Every line in the data below that has the word "Nông" should be returned.

====

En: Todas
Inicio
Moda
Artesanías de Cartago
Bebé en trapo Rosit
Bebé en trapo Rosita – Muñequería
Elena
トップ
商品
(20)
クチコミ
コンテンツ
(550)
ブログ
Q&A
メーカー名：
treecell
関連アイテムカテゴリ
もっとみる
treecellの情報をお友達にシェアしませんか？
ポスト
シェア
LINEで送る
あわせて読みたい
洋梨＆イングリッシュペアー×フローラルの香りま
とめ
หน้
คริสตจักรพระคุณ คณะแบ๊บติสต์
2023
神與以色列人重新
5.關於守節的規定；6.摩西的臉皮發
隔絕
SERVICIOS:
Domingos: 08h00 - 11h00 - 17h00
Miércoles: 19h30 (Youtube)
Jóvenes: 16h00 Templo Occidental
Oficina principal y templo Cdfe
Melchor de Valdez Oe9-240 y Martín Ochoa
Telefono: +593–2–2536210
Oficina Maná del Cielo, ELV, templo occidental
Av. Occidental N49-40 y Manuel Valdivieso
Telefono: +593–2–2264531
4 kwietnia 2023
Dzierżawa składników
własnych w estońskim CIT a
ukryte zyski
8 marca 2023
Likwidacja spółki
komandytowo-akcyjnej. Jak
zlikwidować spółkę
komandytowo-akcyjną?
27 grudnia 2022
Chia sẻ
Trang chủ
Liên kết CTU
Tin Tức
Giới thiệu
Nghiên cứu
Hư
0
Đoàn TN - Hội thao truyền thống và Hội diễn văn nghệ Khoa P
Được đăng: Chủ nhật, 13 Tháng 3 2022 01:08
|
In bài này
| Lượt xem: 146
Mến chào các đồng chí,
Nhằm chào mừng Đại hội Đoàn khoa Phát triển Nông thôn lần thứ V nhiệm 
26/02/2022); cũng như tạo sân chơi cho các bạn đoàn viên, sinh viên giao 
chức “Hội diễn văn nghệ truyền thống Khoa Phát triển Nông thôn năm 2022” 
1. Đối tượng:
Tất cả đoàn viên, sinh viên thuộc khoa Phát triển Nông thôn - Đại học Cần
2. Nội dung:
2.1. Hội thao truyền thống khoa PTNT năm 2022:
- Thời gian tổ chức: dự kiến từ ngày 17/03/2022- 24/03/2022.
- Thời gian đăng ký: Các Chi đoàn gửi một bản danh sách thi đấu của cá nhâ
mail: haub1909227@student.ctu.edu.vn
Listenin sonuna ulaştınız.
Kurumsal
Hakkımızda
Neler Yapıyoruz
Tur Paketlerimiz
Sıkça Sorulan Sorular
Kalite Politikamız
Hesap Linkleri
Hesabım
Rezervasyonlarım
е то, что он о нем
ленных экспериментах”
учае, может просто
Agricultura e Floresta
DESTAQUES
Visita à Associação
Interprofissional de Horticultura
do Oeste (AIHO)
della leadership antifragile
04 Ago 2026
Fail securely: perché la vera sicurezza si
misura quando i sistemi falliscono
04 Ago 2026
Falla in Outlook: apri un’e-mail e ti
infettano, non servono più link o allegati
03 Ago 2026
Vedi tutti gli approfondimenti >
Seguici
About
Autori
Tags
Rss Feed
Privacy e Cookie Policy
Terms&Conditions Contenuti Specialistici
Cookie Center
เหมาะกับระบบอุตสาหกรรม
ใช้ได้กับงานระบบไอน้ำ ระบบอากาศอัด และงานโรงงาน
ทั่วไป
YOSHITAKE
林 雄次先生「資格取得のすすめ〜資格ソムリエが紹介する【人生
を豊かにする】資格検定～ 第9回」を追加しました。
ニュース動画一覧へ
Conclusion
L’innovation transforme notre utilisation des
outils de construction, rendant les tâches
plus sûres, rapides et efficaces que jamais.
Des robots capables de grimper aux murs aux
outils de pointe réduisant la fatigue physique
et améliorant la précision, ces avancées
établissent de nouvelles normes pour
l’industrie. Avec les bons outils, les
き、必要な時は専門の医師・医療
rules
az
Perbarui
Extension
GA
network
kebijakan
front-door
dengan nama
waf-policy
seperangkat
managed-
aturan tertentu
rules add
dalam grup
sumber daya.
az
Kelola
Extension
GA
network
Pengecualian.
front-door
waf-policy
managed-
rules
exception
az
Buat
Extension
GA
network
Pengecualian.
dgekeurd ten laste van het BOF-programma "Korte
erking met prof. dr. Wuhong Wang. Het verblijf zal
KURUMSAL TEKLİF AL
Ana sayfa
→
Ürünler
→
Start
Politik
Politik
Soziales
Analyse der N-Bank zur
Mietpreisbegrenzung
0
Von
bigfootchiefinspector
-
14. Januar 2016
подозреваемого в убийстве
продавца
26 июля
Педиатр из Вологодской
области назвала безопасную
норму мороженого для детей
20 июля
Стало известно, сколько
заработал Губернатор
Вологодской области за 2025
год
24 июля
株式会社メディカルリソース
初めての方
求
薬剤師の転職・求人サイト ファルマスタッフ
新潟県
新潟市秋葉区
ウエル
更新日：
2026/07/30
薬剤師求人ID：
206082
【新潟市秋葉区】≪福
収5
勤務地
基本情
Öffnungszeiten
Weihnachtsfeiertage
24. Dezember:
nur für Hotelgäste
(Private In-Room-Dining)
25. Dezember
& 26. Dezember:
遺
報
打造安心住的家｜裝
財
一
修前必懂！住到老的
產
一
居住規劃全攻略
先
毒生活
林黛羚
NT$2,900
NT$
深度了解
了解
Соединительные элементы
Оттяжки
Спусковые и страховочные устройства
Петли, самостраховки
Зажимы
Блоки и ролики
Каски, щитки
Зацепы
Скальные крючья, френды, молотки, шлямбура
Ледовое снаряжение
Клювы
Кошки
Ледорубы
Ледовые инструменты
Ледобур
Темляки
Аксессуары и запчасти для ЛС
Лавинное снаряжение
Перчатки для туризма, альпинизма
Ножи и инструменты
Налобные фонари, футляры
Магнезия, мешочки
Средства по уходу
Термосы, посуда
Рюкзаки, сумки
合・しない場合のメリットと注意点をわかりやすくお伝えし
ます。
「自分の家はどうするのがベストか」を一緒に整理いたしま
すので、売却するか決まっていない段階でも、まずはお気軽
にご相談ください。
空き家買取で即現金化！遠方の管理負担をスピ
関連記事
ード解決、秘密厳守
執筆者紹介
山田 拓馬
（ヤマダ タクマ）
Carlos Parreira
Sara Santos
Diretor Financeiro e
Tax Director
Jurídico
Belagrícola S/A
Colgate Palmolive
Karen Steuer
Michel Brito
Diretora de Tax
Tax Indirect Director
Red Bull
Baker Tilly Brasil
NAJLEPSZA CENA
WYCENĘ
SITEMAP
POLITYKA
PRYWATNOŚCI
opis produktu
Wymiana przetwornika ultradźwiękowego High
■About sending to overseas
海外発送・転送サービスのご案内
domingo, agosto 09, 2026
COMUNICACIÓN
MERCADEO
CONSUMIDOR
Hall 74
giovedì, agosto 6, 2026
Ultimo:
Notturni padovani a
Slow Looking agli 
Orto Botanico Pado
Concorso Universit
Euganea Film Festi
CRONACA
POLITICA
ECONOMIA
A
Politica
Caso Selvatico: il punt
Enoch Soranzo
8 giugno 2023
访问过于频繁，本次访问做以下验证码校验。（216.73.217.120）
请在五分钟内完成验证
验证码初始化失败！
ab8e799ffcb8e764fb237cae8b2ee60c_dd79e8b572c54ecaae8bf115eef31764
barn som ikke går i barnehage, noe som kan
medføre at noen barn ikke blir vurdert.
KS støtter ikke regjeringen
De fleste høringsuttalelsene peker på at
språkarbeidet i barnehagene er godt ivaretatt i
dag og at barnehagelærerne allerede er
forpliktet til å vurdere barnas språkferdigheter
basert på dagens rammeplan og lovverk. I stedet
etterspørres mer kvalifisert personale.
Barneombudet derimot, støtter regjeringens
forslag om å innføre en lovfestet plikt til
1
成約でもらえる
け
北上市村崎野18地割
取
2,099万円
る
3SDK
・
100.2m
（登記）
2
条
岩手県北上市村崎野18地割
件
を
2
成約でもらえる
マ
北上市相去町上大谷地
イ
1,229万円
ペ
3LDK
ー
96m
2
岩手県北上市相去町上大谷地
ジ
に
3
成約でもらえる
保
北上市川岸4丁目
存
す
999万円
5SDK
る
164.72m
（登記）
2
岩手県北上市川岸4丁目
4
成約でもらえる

====

**Finished task**.
Nhằm chào mừng Đại hội Đoàn khoa Phát triển Nông thôn lần thứ V nhiệm 
chức “Hội diễn văn nghệ truyền thống Khoa Phát triển Nông thôn năm 2022” 
Tất cả đoàn viên, sinh viên thuộc khoa Phát triển Nông thôn - Đại học Cần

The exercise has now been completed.